把下面这段关于张谷英村天井的文字完整照录一遍，不得增删改动。

## 文档段落
——

大暑节气,张谷英第23代孙张亚运切冰西瓜分给坐在当大门前的邻里。

天井,600岁岳阳县张谷英村的神秘“世界”。

这片占地51000平方米的连绵大屋,206个四方天井,串起237个厅堂,1732个房间。天井之上即苍穹,张谷英人的诗和远方;天井之下是人间,658户人家的人生大舞台。

这是一代代张谷英人精心构建的方寸天地,他们的家园,便在这小小的天井里安顿下来。咫尺之间的留白,装着张谷英村600年的四季流转和悲欢离合。通过天井,大屋和自然互动,人和天地对话,张谷英人也与这片土地的关联,更深重而紧密。

百变天井勾勒出“民间故宫”的轮廓

张谷英人聚族而居,他们借助渭洞笔架山作天然屏障,在600年间建造出一片依山傍水的屋宇。这片气势恢宏的大屋随山就势,呈“半月形”分布在渭溪旁,被称为“民间故宫”。

——

已存储的数据条目:
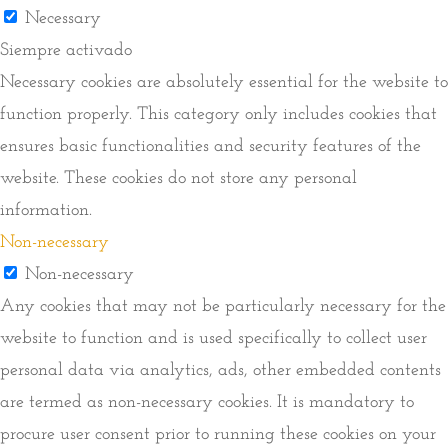
Necessary
Siempre activado
Necessary cookies are absolutely essential for the website to
function properly. This category only includes cookies that
ensures basic functionalities and security features of the
website. These cookies do not store any personal
information.
Non-necessary
Non-necessary
Any cookies that may not be particularly necessary for the
website to function and is used specifically to collect user
personal data via analytics, ads, other embedded contents
are termed as non-necessary cookies. It is mandatory to
procure user consent prior to running these cookies on your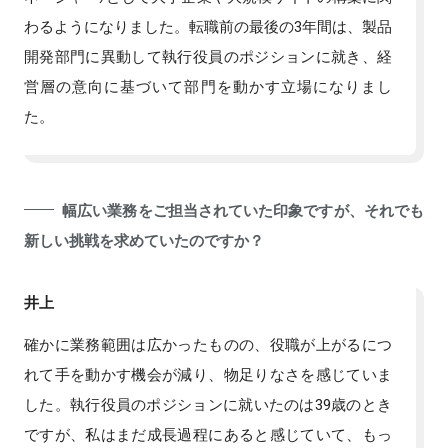
わるようになりました。転職前の最後の3年間は、製品
開発部門に異動して執行役員のポジションに就き、経
営層の意向に基づいて部門を動かす立場になりまし
た。
幅広い業務をご担当されていた印象ですが、それでも
新しい挑戦を求めていたのですか？
井上
確かに業務範囲は広かったものの、役職が上がるにつ
れて手を動かす機会が減り、物足りなさを感じていま
した。執行役員のポジションに就いたのは39歳のとき
ですが、私はまだ成長過程にあると感じていて、もっ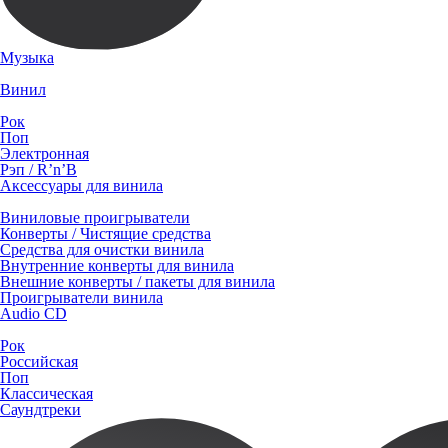
Музыка
Винил
Рок
Поп
Электронная
Рэп / R’n’B
Аксессуары для винила
Виниловые проигрыватели
Конверты / Чистящие средства
Средства для очистки винила
Внутренние конверты для винила
Внешние конверты / пакеты для винила
Проигрыватели винила
Audio CD
Рок
Российская
Поп
Классическая
Саундтреки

——

## 你的解答
大暑节气,张谷英第23代孙张亚运切冰西瓜分给坐在当大门前的邻里。

天井,600岁岳阳县张谷英村的神秘“世界”。

这片占地51000平方米的连绵大屋,206个四方天井,串起237个厅堂,1732个房间。天井之上即苍穹,张谷英人的诗和远方;天井之下是人间,658户人家的人生大舞台。

这是一代代张谷英人精心构建的方寸天地,他们的家园,便在这小小的天井里安顿下来。咫尺之间的留白,装着张谷英村600年的四季流转和悲欢离合。通过天井,大屋和自然互动,人和天地对话,张谷英人也与这片土地的关联,更深重而紧密。

百变天井勾勒出“民间故宫”的轮廓

张谷英人聚族而居,他们借助渭洞笔架山作天然屏障,在600年间建造出一片依山傍水的屋宇。这片气势恢宏的大屋随山就势,呈“半月形”分布在渭溪旁,被称为“民间故宫”。